A Igreja e eu sempre tivemos um acordo tácito: ela segue o seu caminho, eu sigo o meu. Ela acredita, enquanto eu duvido.
O estudo da História e o olhar atento sobre a atualidade sempre me afastaram da fé católica, mas, sobretudo, da instituição. Mas depois comecei a ouvir com atenção Francisco. E, pela primeira vez, deixei de ver o Vaticano apenas como uma fortaleza de dogmas distantes e passei a escutá-lo como um farol (ainda que longínquo) de empatia.
Francisco não me fez passar a acreditar em Deus. No entanto, fez-me acreditar que talvez a fé — a verdadeira fé, aquela que se traduz em cuidado pelos outros — ainda tenha um papel a desempenhar no mundo. E isso, num tempo em que todos falam e ninguém ouve, já é um milagre em si.
O seu olhar para os pobres, para os migrantes, para os excluídos — todos aqueles que o mundo teima em esquecer — foi mais corajoso do que muitas “reformas” prometidas por governos. Enquanto tantos se escondem atrás de estatísticas, Francisco falava de rostos. E fazia-o com uma serenidade que desarmava até o mais cético entre nós.
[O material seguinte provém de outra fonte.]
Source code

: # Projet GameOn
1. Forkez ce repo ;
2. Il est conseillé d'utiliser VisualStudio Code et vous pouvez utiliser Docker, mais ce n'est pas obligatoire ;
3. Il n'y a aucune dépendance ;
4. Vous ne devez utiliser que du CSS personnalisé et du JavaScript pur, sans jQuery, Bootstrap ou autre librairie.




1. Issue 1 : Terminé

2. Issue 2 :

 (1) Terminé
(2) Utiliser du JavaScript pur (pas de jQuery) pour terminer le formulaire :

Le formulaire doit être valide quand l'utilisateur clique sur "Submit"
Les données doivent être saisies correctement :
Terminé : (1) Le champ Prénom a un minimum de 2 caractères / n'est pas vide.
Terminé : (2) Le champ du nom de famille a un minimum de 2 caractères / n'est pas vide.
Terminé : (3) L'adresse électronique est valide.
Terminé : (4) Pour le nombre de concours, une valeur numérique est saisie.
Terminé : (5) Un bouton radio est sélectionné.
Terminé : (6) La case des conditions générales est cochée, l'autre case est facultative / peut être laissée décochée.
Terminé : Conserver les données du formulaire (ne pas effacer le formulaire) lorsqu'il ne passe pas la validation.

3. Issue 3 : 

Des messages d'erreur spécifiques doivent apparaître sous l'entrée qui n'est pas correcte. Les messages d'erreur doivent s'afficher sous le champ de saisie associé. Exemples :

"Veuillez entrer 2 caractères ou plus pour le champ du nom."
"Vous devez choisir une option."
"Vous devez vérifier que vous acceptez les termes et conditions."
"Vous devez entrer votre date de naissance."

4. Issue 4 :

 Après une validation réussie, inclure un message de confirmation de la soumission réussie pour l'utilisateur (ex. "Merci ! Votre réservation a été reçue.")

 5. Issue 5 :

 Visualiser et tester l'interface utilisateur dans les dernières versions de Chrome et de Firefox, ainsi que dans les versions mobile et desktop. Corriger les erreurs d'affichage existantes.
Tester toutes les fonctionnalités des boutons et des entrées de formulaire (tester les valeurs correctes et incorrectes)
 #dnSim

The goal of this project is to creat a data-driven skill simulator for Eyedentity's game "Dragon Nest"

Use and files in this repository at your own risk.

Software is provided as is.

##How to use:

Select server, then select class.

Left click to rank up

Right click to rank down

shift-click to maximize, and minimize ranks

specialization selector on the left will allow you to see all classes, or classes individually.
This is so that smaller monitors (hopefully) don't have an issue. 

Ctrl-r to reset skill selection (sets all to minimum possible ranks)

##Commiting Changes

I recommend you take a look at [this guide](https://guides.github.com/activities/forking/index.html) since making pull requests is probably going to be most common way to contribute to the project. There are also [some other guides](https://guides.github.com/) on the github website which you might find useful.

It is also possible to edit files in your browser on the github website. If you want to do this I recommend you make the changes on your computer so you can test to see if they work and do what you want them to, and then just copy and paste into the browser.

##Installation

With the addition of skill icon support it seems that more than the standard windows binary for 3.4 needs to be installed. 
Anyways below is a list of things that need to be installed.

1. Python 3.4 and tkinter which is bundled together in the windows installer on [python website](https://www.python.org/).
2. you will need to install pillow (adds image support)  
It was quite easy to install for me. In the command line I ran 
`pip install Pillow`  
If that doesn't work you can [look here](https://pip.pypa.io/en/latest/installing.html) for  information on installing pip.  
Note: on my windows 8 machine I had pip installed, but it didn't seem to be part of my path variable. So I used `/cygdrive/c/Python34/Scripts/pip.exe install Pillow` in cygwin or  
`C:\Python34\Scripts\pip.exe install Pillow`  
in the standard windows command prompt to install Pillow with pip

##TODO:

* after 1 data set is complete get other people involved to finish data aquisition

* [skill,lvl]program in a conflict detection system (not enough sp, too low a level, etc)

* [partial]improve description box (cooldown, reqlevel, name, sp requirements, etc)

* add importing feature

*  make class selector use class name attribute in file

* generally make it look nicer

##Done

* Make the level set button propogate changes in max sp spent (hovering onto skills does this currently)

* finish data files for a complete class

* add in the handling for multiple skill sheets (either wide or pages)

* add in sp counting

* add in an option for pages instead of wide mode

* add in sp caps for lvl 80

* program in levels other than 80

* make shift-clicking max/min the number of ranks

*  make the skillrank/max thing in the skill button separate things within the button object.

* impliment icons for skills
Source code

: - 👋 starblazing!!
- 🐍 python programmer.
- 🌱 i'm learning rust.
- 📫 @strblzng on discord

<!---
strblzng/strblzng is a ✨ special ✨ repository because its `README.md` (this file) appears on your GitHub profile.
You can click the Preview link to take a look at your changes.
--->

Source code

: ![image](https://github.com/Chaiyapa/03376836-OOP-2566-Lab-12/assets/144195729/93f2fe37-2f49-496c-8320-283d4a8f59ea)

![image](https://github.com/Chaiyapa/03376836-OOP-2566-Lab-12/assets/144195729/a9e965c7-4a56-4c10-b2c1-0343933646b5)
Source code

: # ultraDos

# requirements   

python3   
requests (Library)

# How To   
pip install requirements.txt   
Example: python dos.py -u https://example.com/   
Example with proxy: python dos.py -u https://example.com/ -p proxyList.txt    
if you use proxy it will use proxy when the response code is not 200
Quando condenou o “capitalismo selvagem”, quando pediu perdão pelos abusos cometidos dentro da própria Igreja, quando lavou os pés de imigrantes muçulmanos — fê-lo como quem desafia não só a tradição, mas o próprio conforto do poder.
Um Papa a incomodar católicos? Quem diria, mas Francisco incomodava. Por seguir as mais belas lições dos evangelhos.
Num mundo onde a fé tantas vezes serve de escudo para o preconceito ou de palco para a vaidade, Francisco pareceu recuperar algo essencial: a fé como serviço, como presença no sofrimento do outro. Não era preciso partilhar da crença para reconhecer a sua entrega. Havia nele uma clareza moral que, mesmo envolta em símbolos religiosos, tocava algo anterior às religiões — aquilo que poderíamos chamar, simplesmente, de humanidade.
Talvez resida aí o paradoxo mais bonito: a força de uma figura religiosa não em converter, mas em inspirar. E essa inspiração não depende da crença, mas do gesto. Francisco mostrava que é possível liderar com ternura, falar com firmeza mas sem arrogância, crer sem excluir.
Francisco deixou muito por fazer, e tanto por questionar. No entanto, os passos dele, mais do que importantes para a Igreja Católica, foram importantes para a humanidade.
Via em Francisco algo raro: a tentativa genuína de ouvir, de compreender, de mover, ainda que devagar. E essa tentativa, num mundo onde a rigidez virou sinónimo de coerência, foi mais do que reformista — foi revolucionária.
Não o seguia por fé, seguia-o por respeito. Porque num mundo que se desfaz em cinismo, o Papa Francisco foi sempre uma voz de esperança.
E talvez seja essa a maior bênção que ele nos deixa: a de, mesmo sem converter, tocar.